Passage -
- Opening Delimiter -
You spent months,years or even decades as a Christian.
Depends on what you mean by "Christian", dear XPX (peace to you!). I have lived as both.
You sacrificed everything for God, gave Him everything you had,
Well, can't say that. Sacrificed what I wanted to, gave Him what I wanted to. Usually, out of my "surplus" versus my "all." So, can't really call it a sacrifice. But, praise JAH, He never wanted my sacrifices - He wanted my mercy [toward others]. And THAT... I always gave. Even when I didn't know Him.
you would speak every day for Him to others
Nope. My life didn't always allow for that. At one point I was a wife and mother of two who worked full time. And there were times when I was young... and very dumb. So, there were times when days, weeks, even months went by without me thinking of God. And years when I didn't mention Him to others (because I learned that not everyone can/wants to "go there").
and would live as a person dedicated to God.
Oh-ho, if you only knew. No, again. Again, my life didn't allow for that.
What did you receive in return after all your efforts?
For what little efforts I did make... loving kindness, which kindness is truly undeserved... and so, mercy. Which is basically what He promised, right?
Did He help you when you were in need?
Yes. Which is why I knew I had to get to know Him... personally. I mean, many times... after receiving such help (and my "story" is probably just as gut-wrenching as the next person's)... I would ask myself, why would He do that for ME? I mean, I was WORDLY, in almost every sense of the word. I never EXPECTED Him to do a thing for me; no one ever told me He HAD to. I was just grateful when He did.
If yes, are you 100% sure that He was the one who helped you?
I wasn't, then. I am, now, yes.
Could you feel his Holy Spirit in your life?
- Closing Delimiter -
Explore the material -
• 1. In the reply about life as a Christian, why does the writer say that what she gave to God can't really be called a sacrifice? Answer in one to three sentences.
• 2. Pick up the reply about life as a Christian after its final question, and write the writer's answer in the same conversational voice.

Data section -
- Opening Delimiter -
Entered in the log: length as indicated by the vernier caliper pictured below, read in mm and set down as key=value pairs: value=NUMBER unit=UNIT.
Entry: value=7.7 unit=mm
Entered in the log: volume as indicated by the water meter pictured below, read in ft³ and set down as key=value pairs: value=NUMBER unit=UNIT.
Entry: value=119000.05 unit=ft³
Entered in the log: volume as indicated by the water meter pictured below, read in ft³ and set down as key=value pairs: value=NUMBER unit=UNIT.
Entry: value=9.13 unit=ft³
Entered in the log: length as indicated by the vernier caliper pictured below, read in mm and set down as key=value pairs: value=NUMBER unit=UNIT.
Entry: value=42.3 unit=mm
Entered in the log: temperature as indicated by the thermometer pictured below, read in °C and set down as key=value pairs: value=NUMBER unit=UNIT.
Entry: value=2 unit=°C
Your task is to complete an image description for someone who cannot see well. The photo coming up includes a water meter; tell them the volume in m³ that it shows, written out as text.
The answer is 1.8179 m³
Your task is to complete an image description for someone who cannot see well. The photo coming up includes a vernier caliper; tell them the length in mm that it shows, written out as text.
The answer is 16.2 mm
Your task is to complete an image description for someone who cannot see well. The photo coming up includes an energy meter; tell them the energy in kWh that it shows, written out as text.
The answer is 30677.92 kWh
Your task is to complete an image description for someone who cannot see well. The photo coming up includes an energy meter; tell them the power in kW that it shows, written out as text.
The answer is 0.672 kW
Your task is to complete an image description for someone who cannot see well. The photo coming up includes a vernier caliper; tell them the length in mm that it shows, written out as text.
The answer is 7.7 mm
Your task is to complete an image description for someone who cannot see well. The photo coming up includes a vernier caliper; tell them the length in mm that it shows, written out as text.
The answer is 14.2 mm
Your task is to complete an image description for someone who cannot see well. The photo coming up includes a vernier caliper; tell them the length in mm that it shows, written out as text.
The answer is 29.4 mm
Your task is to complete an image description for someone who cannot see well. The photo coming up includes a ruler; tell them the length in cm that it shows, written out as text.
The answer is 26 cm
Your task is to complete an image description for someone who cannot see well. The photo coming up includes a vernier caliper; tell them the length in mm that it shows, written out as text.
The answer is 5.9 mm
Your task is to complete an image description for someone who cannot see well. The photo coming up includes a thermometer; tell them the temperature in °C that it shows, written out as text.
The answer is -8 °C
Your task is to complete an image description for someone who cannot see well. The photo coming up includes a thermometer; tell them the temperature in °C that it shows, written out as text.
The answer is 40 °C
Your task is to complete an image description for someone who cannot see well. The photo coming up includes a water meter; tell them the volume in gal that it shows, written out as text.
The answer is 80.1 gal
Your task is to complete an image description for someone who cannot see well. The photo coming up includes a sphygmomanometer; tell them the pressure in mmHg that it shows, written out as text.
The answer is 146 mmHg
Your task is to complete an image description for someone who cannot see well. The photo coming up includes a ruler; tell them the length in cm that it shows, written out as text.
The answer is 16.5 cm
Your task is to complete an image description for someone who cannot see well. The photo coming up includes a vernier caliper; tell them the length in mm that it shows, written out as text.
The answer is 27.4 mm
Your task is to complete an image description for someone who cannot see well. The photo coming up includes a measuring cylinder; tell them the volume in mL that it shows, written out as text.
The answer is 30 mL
- Closing Delimiter -
Outputs for the tasks -
• 1. The writer gave only what she wanted to give, and she usually gave from her "surplus" rather than her "all." For that reason, she says she can't really call it a sacrifice.

• 2.
Yes, but (1) I didn't feel him as much as heard him, and (2) I didn't know that it was the Holy Spirit. I could hear "someone" (who I now know to be my Lord) speaking to me from the time I was about 3. Saved my life a couple times as a child. I didn't know WHO it was that was speaking to me... and I never thought to ask. Two examples, including the first that I can recall, and another, which was most significant:
1. When I was 3 years old I was playing with some little girls (they were about 4 - I remember I wanted to play with them because they were "older") in the alley behind one of their homes in Philadelphia. One of our "toys" was a large glass OJ bottle. I heard a voice say to me that one of the little girls was going to hurt me and so I should go home (back then, even a small child could wander a block or two from home and I often did. I know I was three because I was 4 when we moved to California). I didn't want to go home, however, and so I ignored the voice. The voice very softly and kindly told me again to take my leave, that if I didn't I would be hurt. And I ignored it again - I was having fun playing with my friends, it was a bright warm sunny day and I saw no harm coming so could see no reason to go home. Well, while we were playing, one of the little girls tried to hand me the OJ bottle... and I miss judged my grasp and so dropped it (actually, it was too large for my hand, so I would have dropped it, anyway). Of course, it broke. I remember the girl got SO mad at me! (I remember because it was the first time I recall a playmate yelling... at me or otherwise - I was totally surprised!). So, I started to clean up the glass. But she just kept yelling at me (because I had ruined our "toy"). As I went to pick up the neck of the bottle I heard the voice say "She is going to hurt you, child..." and just then that girl grabbed the bottle neck from me... slicing my hand from my wrist to just below my middle finger. Pretty deep, so blood everywhere. Well, as you can guess, I took my little butt home then.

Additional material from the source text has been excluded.